Significance: creating a sample that looks more representative, however, the weights make the bias worse. Subjects who did not respond are most likely different than those that do, thus, applying weights to make these respondents more or less does not create a truly representative sample.
sampling weights
Sampling weights are calculated before you collect data, used to create a population correct average when one has oversampled a particular group or groups.
stratified random sample
identify: a type of sampling that breaks the population into groups called strata and draws a random sample within each group
significance: Gold standard, SRS eliminates sampling error on the stratifying variable by ensuring that the sample distribution is the same as the population distribution on that variable. It also reduces sampling error on any variable correlated with the stratifying variable. The sample’s representativeness is increased as the sampling error decreased. More dispersed sample.
systematic random sample
-random draw to start then move forward.
When is this most commonly used? 1. economic research. 2. exit polling in politics
ex: pick a # 1-10, 7. Interview every 7th person you see; systematically choosing who to interview.
cluster sampling
1) randomly select clusters. 2)randomly select cases w/in clusters.
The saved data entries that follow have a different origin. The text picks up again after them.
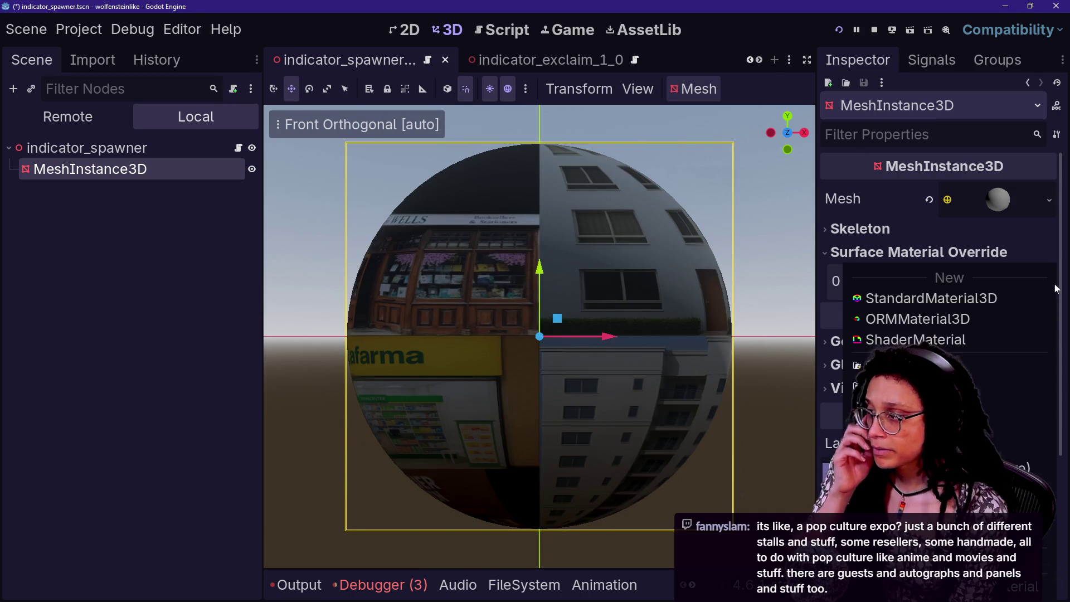
{"action": "left_click", "coordinate": [994, 281]}
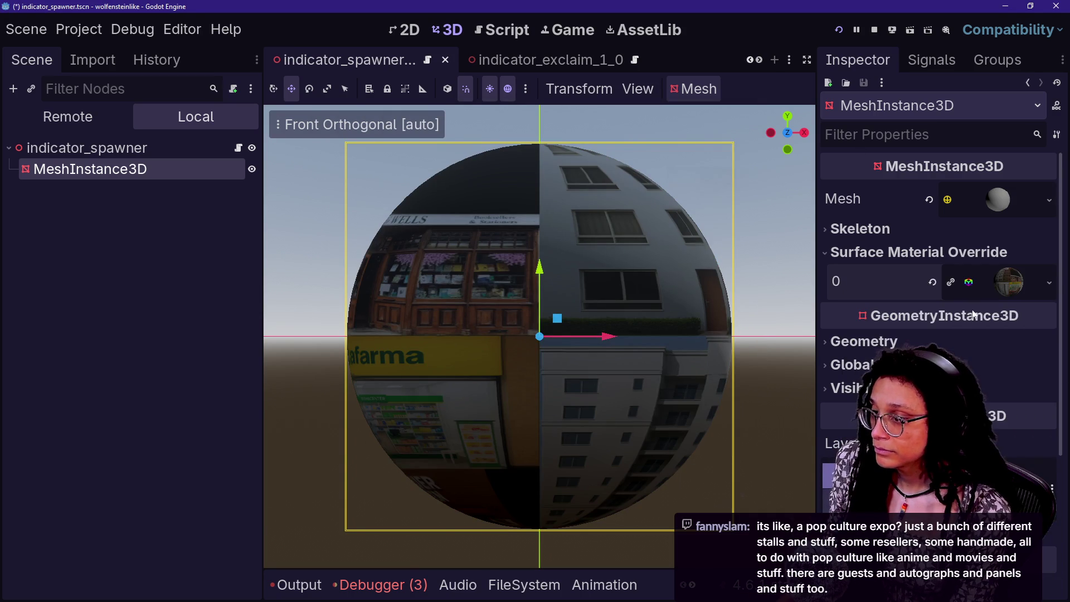
Clear slot 0 and assign a fresh StandardMaterial3D, expanding its settings
{"action": "left_click", "coordinate": [994, 277]}
{"action": "left_click", "coordinate": [1005, 292]}
{"action": "left_click", "coordinate": [1049, 283]}
{"action": "left_click", "coordinate": [919, 412]}
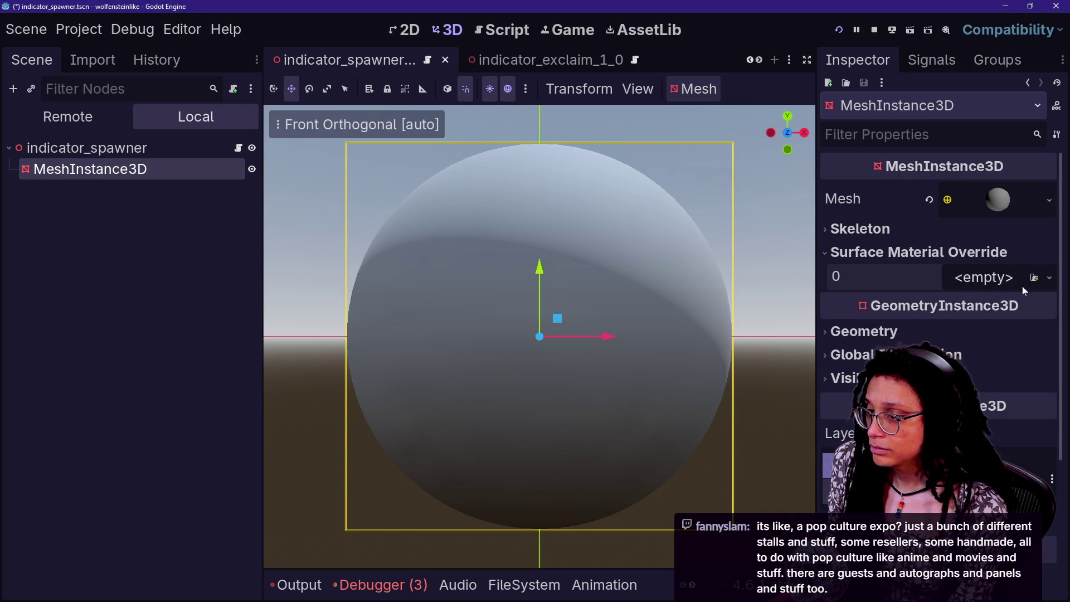
{"action": "left_click", "coordinate": [1047, 278]}
{"action": "left_click", "coordinate": [997, 324]}
{"action": "left_click", "coordinate": [996, 277]}
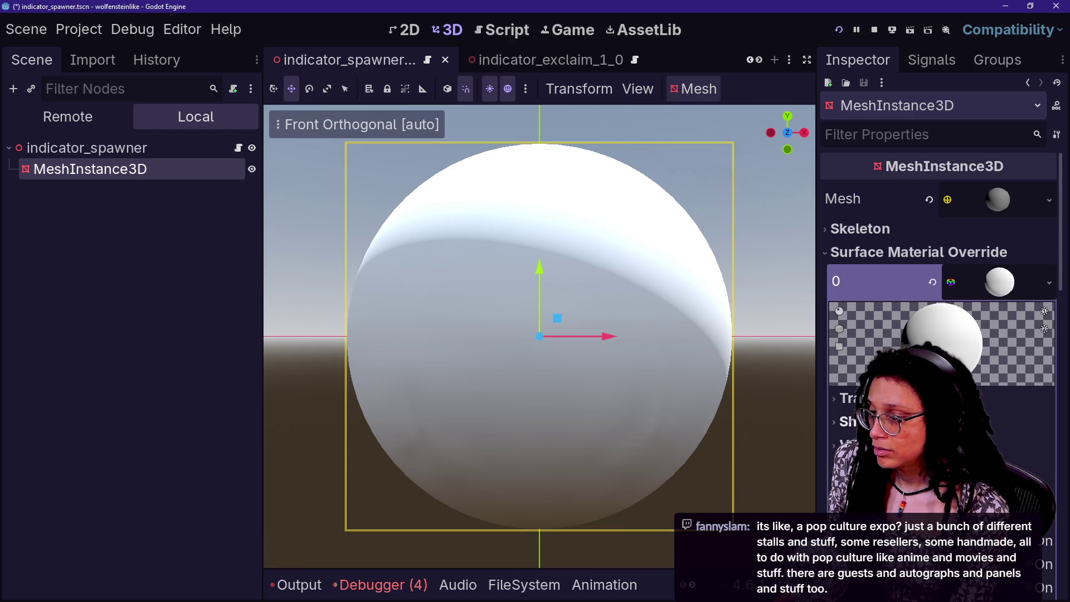
Make the sphere material pure red (ff0000) albedo with Unshaded shading
{"action": "scroll", "coordinate": [997, 277], "scroll_direction": "down", "scroll_amount": 2}
{"action": "left_click", "coordinate": [914, 412]}
{"action": "left_click", "coordinate": [961, 443]}
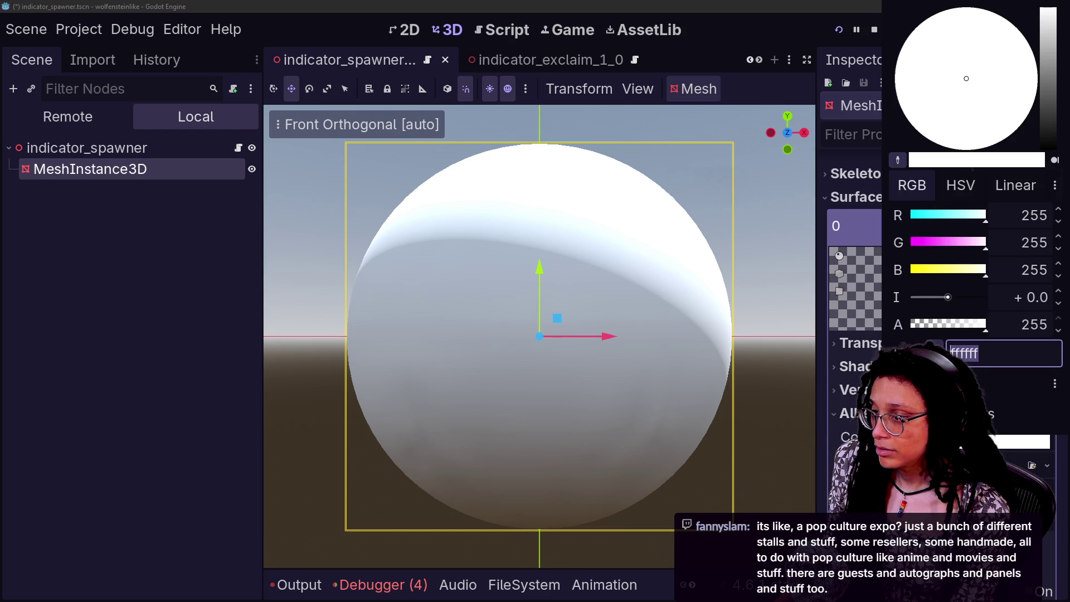
{"action": "left_click_drag", "start_coordinate": [934, 244], "coordinate": [800, 243]}
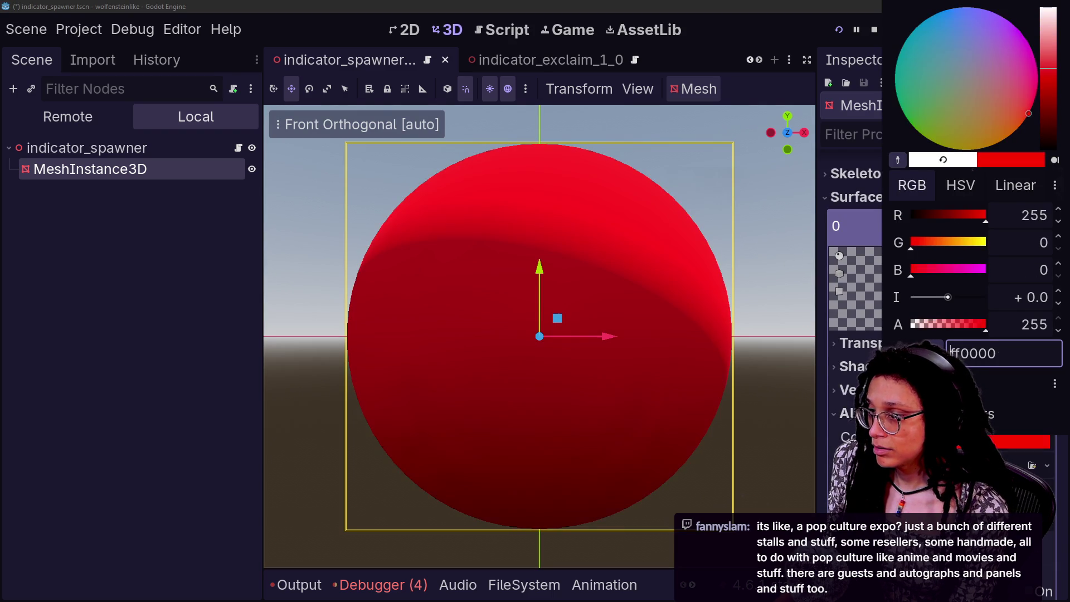
{"action": "key", "text": "Escape"}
ex: select 10 states, select 50 senators within each state. OR select 25 states, select 20 senators w/in each state.
- -this sample as a whole is less clustered and more dispersed as you have more locations. your sampling error decreases because your clusters are more representative of the population.
Why use it?
1) less costly (having to travel to less places, for ex)
2) forced into cluster sampling by not having a population list.
convenience sample
Non-probabiliy sample that gathers a group of case however is most convenient. The sample has no ability to generalize to the population, an external validity problem.